Read a longer extract here.
Plot summary:
A train on its way to the northern reaches of Norway derails during a massive blizzard, 1,222 meters above sea level. The passengers abandon the train for a nearby hotel, centuries-old and practically empty, except for the staff. With plenty of food and shelter from the storm, the passengers think they are safe, until one of them is found dead the next morning.
With no sign of rescue, and the storm continuing to rage, retired police inspector Hanne Wilhelmsen is asked to investigate. Paralysed by a bullet lodged in her spine, Hanne has no desire to get involved. But she is slowly coaxed back into her old habits as her curiosity and natural talent for observation force her to take an interest in the passengers and their secrets. When another body turns up, Hanne realizes that time is running out, and she must act fast before panic takes over. Complicating things is the presence of a mysterious guest, who had travelled in a private rail car at the end of the train and was evacuated first to the top floor of the hotel. No one knows who the guest is, or why armed guards are needed, but it is making everyone uneasy. Hanne has her suspicions, but she keeps them to herself.
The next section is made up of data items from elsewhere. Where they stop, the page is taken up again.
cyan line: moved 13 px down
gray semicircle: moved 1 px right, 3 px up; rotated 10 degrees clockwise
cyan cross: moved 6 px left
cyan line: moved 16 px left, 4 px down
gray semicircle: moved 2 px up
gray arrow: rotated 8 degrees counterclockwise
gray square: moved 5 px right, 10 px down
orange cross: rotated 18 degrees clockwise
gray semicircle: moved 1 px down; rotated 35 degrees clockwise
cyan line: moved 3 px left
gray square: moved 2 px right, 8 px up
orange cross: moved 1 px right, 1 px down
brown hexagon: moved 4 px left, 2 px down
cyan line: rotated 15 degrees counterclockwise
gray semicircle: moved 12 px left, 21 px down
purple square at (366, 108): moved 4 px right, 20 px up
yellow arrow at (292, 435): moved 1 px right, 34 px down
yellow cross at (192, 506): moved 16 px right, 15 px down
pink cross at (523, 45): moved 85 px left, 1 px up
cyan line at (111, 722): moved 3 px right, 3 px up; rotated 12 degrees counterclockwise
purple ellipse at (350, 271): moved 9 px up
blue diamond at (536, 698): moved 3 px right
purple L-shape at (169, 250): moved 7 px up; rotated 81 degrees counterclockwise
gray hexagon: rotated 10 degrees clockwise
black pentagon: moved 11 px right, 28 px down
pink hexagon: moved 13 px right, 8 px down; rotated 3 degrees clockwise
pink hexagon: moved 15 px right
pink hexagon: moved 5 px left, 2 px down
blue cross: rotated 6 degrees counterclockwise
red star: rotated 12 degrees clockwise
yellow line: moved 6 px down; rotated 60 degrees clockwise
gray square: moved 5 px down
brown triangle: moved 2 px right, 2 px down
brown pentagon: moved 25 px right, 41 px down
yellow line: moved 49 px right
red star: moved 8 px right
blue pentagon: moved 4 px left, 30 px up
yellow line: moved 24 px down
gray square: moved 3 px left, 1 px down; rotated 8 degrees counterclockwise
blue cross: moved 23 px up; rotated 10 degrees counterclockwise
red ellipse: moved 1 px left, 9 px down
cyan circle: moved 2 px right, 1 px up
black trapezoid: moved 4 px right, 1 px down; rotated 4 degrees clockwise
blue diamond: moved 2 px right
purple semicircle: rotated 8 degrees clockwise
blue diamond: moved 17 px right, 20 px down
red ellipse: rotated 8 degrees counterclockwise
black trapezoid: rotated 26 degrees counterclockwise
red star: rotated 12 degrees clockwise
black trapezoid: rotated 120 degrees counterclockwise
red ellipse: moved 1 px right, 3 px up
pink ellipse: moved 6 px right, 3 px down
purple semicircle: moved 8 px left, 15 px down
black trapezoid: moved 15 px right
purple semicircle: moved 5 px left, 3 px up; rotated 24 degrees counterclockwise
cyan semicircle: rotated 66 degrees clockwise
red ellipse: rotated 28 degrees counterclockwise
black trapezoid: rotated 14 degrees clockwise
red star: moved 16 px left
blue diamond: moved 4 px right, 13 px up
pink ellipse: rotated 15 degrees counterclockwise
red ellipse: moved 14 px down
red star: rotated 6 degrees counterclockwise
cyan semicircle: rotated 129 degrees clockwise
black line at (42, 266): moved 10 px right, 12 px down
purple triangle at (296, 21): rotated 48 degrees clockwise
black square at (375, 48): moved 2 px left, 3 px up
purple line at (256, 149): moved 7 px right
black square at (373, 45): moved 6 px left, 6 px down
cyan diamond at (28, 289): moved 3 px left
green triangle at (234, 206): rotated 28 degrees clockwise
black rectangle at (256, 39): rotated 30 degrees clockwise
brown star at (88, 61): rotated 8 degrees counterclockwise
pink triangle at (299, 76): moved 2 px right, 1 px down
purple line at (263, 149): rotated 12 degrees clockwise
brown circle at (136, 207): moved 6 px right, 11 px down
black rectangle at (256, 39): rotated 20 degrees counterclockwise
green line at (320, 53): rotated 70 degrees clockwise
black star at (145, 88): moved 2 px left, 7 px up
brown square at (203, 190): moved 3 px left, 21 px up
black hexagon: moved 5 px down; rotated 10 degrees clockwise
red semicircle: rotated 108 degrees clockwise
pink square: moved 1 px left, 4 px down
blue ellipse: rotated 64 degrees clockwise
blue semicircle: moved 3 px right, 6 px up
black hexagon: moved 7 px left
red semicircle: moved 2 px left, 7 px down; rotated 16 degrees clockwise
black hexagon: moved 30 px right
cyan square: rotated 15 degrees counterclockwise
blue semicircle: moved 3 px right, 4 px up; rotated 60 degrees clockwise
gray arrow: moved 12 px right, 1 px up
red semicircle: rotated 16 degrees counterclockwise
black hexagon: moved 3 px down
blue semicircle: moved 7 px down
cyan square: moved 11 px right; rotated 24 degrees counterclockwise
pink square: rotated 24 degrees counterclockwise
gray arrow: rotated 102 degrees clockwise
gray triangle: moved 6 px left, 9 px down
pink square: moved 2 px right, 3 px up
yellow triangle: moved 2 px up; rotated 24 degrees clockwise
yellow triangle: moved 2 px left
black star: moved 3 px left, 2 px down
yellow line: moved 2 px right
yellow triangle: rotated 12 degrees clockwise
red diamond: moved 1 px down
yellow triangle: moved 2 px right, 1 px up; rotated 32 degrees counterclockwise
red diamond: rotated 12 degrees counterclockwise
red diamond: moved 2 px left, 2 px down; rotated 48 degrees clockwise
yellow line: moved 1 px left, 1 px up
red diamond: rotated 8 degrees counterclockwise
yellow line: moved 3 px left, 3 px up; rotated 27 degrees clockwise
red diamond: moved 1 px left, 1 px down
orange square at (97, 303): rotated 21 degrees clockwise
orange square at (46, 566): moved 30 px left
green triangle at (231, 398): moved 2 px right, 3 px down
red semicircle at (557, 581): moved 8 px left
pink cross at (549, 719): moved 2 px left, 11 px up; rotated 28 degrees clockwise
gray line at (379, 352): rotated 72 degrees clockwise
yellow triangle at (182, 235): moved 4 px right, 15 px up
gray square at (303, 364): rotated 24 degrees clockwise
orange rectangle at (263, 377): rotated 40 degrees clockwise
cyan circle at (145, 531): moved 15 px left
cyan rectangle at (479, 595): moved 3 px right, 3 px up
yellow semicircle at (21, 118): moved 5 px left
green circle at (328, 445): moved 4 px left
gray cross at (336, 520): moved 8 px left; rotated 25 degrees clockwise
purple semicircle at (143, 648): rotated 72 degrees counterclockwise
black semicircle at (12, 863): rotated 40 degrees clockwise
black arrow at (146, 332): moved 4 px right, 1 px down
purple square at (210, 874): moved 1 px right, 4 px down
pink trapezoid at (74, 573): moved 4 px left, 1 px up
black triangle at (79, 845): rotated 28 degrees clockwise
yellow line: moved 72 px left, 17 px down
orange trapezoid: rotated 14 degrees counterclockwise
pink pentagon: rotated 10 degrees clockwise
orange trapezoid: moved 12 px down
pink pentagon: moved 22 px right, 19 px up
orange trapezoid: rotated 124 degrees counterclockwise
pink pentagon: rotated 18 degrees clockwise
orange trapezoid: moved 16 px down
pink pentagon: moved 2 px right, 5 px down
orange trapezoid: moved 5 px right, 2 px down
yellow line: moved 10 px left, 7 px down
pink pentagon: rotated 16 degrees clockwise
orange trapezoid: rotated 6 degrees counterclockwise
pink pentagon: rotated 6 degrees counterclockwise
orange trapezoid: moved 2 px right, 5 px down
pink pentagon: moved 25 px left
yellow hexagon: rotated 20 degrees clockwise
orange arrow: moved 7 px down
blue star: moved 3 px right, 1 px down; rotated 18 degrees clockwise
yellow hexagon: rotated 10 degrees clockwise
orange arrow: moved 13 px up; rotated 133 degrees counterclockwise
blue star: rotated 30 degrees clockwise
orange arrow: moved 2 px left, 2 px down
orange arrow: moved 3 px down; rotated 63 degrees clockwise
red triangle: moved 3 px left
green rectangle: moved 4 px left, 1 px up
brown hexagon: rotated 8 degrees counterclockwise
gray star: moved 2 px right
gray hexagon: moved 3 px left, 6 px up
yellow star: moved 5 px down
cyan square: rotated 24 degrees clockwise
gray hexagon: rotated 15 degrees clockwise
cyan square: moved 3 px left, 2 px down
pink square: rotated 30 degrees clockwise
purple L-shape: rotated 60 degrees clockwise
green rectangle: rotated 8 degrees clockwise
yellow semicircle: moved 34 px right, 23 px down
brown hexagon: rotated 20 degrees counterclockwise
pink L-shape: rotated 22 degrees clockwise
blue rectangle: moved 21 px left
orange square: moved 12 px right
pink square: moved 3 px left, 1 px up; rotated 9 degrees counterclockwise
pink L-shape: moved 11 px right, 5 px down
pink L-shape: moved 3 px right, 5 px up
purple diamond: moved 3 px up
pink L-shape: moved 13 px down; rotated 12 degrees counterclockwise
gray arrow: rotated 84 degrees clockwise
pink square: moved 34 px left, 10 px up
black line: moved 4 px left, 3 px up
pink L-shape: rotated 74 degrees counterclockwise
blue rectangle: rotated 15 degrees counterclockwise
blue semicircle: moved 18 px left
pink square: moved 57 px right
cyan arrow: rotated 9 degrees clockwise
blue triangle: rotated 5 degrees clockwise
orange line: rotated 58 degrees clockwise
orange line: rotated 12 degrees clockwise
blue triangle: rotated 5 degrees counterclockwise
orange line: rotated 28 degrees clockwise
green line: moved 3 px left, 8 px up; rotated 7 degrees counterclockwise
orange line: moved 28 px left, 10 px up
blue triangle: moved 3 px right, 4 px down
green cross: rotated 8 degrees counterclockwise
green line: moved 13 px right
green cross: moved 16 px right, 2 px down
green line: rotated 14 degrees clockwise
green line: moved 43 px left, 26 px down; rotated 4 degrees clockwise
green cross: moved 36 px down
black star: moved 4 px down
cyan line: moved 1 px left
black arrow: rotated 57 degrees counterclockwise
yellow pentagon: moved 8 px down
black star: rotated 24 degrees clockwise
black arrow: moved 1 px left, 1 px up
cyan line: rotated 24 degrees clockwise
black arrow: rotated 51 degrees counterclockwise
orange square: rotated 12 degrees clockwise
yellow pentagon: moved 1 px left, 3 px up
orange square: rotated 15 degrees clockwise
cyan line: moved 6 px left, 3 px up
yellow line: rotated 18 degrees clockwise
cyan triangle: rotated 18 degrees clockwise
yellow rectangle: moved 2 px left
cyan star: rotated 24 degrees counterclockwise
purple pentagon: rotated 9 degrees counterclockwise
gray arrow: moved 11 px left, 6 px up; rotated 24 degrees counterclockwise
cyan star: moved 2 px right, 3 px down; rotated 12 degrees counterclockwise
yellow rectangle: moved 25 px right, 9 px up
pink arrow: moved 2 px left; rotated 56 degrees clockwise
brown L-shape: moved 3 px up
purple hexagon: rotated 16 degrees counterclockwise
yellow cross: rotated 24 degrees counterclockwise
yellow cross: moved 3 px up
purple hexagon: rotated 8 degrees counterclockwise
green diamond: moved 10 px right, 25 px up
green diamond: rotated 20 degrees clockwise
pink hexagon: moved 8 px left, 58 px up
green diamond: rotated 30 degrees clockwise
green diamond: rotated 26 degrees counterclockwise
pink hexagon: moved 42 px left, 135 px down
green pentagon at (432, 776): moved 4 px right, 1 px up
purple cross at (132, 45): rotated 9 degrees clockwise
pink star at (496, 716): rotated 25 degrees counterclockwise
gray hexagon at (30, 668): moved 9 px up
Trapped in her wheelchair, trapped by the storm, and now trapped with a killer, Hanne must fit the pieces of the puzzle together before the killer strikes again.
What I thought:
I like a good bit of Scandinavian crime fiction and I had high hopes for this book. Even a chap in Waterstones told me this was a really good book. But somehow it didn’t live up to expectations. It was readable enough and the idea behind the book was pretty good – a train trapped in a snow storm, people take refuge in a nearby hotel, and then murder victims start to pile up. But somehow I found the book never really took off for me. It lacked the ability to truly engage the reader (or this reader at least) and whilst I thought the characters had potential, I felt they never truly became fully fledged.
This is the second of Anne Holt's books that I have read and looking back at what I thought of her previous one, I see I was equally non-plussed by that.